Sure, it might be a little thing that can be changed.  And maybe the editor will give me a good way to change that so it doesn’t come across as confusing.  If they can’t–sorry, bub.  I’m leaving it as is.  Don’t want to print it that way?  No problem.  Give me my manuscript back and I’ll look for the next house . . .

I’m not being a pain in the ass just to be one.  I do understand that I might be spitting in the face of people out there who are there to help.  But before I spit, I would like to hear reasons other than, “People don’t like that.”  ’Cause I’m gonna say, “My readers are smarter than the average people.”

See, this is what comes of reading too many opinions from Harlan Ellison, who was always of the opinion that once you got your work out there to a house, you fought your ass off to print it as you wrote it.  And believe me, I’ve spent way too long on this piece, I’ve gone into far too many moments of despair, I’ve had too many moments when I was within moments of deleting this story from my computer, for someone to tell me, “Oh, you can’t do that because people won’t like it.”

You want me to change something, you better make damn good sense about why, or I’m gonna get my back up and fight like hell.  Because editors and agents and publishing houses ain’t always right.

As most of us know, the publishing world often knows jack about books.  Please, do I need to cite?  Okay, how about . . . 30 rejections for Stephen King’s Carrie?  ”‘We are not interested in science fiction which deals with negative utopias.  They do not sell,” stated one rejection letter.  King got so despondent that, at one point, he tossed the manuscript in the trash, only to have his wife dig it out and make him send it out again.

John le Carré’s The Spy Who Came in From the Cold.  One house has this, and they couldn’t want to sell it off to another.  ”You’re welcome to le Carré–he hasn’t got any future,” they said in a letter.  I think they meant after he died.
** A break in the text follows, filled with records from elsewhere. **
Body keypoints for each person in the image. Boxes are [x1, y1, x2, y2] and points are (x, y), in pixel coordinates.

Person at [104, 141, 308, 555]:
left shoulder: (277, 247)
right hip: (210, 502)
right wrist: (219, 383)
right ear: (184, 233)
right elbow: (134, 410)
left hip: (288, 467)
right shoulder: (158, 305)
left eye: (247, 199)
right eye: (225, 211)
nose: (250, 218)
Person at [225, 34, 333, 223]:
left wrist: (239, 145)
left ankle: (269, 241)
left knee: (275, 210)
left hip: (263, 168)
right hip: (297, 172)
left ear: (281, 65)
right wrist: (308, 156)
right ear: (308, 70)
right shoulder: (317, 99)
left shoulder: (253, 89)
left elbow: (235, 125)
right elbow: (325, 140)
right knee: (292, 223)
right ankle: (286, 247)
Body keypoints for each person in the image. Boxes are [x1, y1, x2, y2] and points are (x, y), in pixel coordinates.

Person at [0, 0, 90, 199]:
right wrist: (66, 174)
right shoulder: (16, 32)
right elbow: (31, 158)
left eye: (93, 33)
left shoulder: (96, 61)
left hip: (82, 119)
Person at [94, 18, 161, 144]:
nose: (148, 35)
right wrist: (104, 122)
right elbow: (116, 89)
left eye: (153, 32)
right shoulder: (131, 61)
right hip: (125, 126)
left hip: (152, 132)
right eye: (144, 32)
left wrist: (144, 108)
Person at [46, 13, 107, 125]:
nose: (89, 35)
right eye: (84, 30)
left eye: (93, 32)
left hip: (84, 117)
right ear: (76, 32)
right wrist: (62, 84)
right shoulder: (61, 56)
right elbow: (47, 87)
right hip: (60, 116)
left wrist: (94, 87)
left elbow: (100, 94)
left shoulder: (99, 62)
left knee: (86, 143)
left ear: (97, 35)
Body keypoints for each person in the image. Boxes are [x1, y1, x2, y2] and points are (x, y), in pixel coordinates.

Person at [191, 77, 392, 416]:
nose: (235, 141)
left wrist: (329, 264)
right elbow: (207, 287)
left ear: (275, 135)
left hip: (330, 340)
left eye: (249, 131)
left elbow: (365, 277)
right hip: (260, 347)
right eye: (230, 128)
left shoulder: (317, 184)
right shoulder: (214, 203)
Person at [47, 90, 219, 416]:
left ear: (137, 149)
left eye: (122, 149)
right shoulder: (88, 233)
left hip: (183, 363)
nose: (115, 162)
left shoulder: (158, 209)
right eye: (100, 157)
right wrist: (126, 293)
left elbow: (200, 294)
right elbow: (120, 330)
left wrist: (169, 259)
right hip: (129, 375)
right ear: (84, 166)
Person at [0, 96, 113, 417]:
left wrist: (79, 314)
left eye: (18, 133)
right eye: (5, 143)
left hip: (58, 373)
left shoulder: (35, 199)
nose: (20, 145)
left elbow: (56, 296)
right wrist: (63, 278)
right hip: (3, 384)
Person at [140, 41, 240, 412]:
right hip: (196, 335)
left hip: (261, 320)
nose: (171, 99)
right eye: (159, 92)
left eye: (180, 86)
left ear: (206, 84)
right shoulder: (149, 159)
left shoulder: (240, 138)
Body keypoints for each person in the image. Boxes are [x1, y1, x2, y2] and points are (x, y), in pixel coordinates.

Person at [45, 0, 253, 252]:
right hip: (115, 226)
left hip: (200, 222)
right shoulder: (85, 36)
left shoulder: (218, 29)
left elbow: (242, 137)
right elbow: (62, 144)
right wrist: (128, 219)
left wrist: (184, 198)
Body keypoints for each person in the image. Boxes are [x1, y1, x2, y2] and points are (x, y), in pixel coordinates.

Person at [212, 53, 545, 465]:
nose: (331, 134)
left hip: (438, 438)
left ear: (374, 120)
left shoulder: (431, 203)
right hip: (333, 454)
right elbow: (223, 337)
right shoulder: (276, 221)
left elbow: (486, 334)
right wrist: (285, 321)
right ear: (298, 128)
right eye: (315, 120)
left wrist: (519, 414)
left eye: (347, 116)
Chicken Soup for the Soul; 130 total rejections.  Zen and the Art of Motorcycle Maintenance; 121 total rejections.  Gone With the Wind; 33 total rejections.  Dune, 23 total rejections.  And least you think I’m only talking about old stuff, how about some kid’s book about a wizard that was rejected by a dozen houses, and was about to get the kick from number thirteen when the guy who was about to do the kicking was told by his daughter, “I think you should print this.”  If I was J. K. Rowling, I’d put that girl through school.
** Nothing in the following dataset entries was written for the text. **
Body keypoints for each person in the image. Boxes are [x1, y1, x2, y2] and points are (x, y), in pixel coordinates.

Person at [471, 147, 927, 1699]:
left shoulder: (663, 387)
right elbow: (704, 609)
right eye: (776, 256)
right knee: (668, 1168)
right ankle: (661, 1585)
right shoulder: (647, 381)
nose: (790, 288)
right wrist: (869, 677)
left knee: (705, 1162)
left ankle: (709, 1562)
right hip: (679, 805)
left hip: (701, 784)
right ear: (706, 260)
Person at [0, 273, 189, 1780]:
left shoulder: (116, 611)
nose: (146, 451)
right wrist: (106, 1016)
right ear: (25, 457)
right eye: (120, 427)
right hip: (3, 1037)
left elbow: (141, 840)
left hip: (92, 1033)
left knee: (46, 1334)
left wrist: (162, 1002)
And, of course, my two favorites:  ”I’m sorry Mr. Kipling, but you just don’t know how to use the English language.”  That from an editor who rejected one of Kipling’s short stories.  Yeah, he really showed Kipling, didn’t he?  Then there is this from a publisher:  ”The girl doesn’t, it seems to me, have a special perception or feeling which would lift that book above the ‘curiosity’ level.”  I wonder what Anne Frank thought of that rejection?  Oh, wait . . .
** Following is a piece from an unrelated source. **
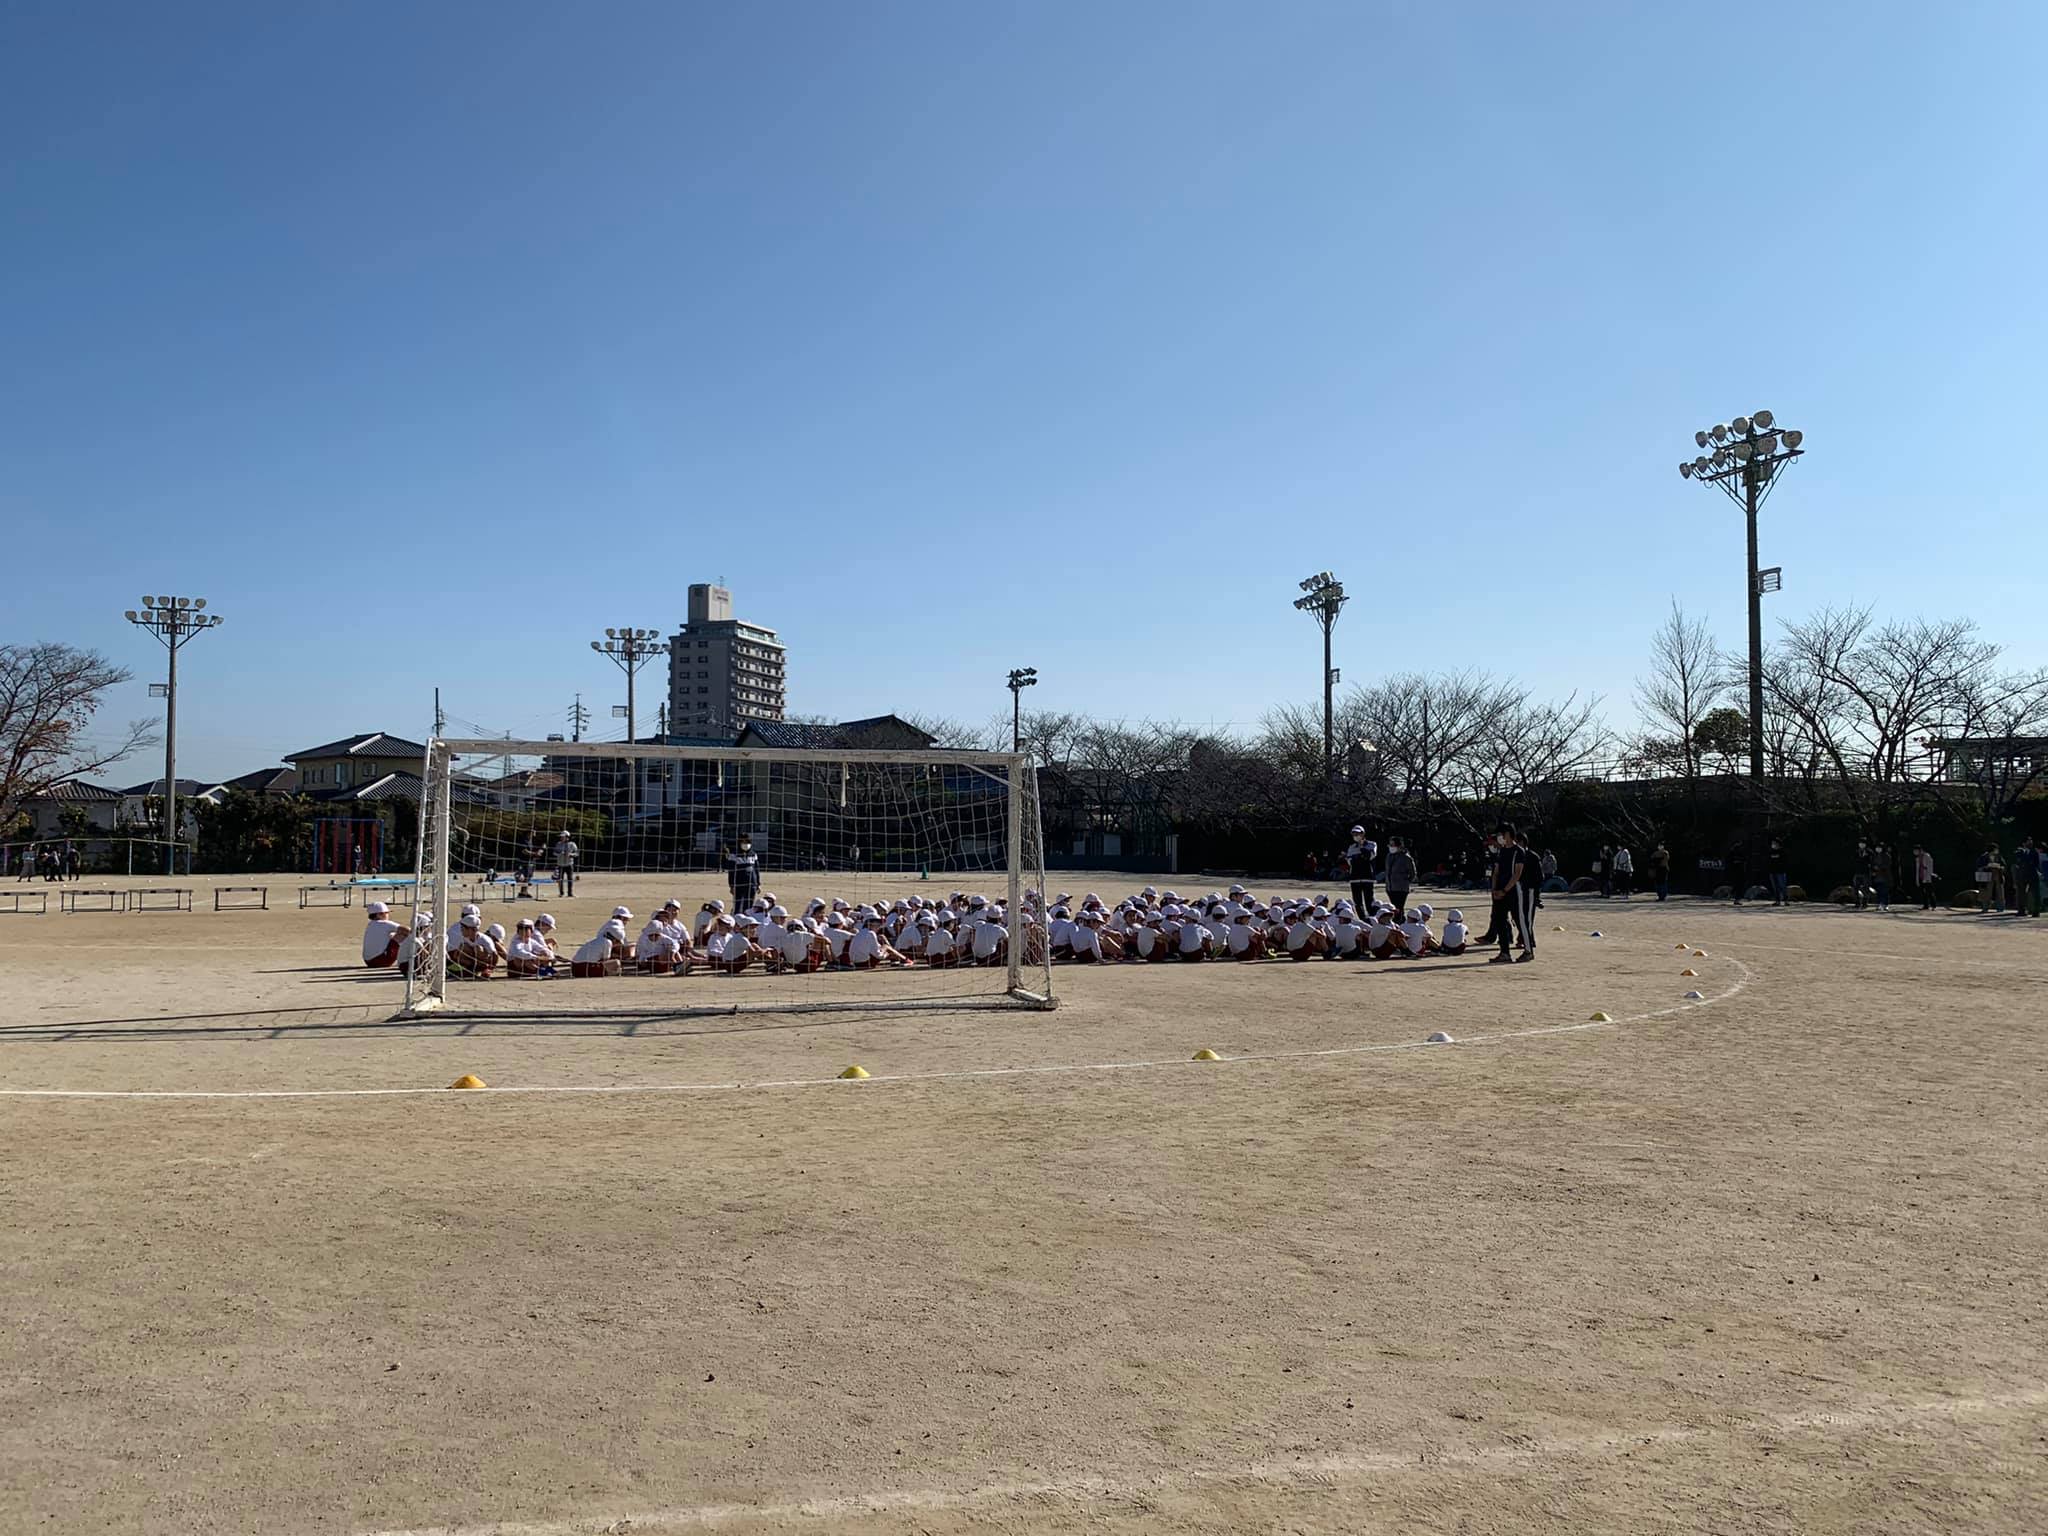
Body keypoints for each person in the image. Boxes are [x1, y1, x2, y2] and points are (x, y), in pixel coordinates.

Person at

I am not saying my story will be among these stars.  But I am saying, the people in the publishing world don’t always know what they are talking about.  The best writers will always tell you about two things:  their best publishing experiences, and their worst.  Why does it seem the worst always outweigh the best?

One last thing:  when your advice to me is, “If you don’t do it like I’m saying, you won’t get published, LOL!”  I’m sorry:  ”LOL”?  Are you laughing at me?  Do you think I’m funny?  Funny like a clown?  Do you find it amusing to chortle at the person who, you believe, is doomed to die the death of a thousand delete keys?  Do that again, and you will feel my virtual hand give you a virtual pimp slap.  With that LOL, you got put on the Pay No Mind List, and your chances of ever getting off it are very small, indeed.

I’m going to make a rule here.  This is Ray’s First Law of Getting Published, and I’m going to rip it off, pretty much as if, from Clarke’s First Law, because why try to reinvent perfection?

The law states:  ”When someone in the publishing industry tells you something can be done, they are most likely right.  When they tell you what you are doing is, for the most part, impossible, they are most likely wrong.”

So what if I don’t publish my novel right away?  I can wait.  I’ve waited 25 years.  I can wait a little longer–

But I will get it published.  This much I know.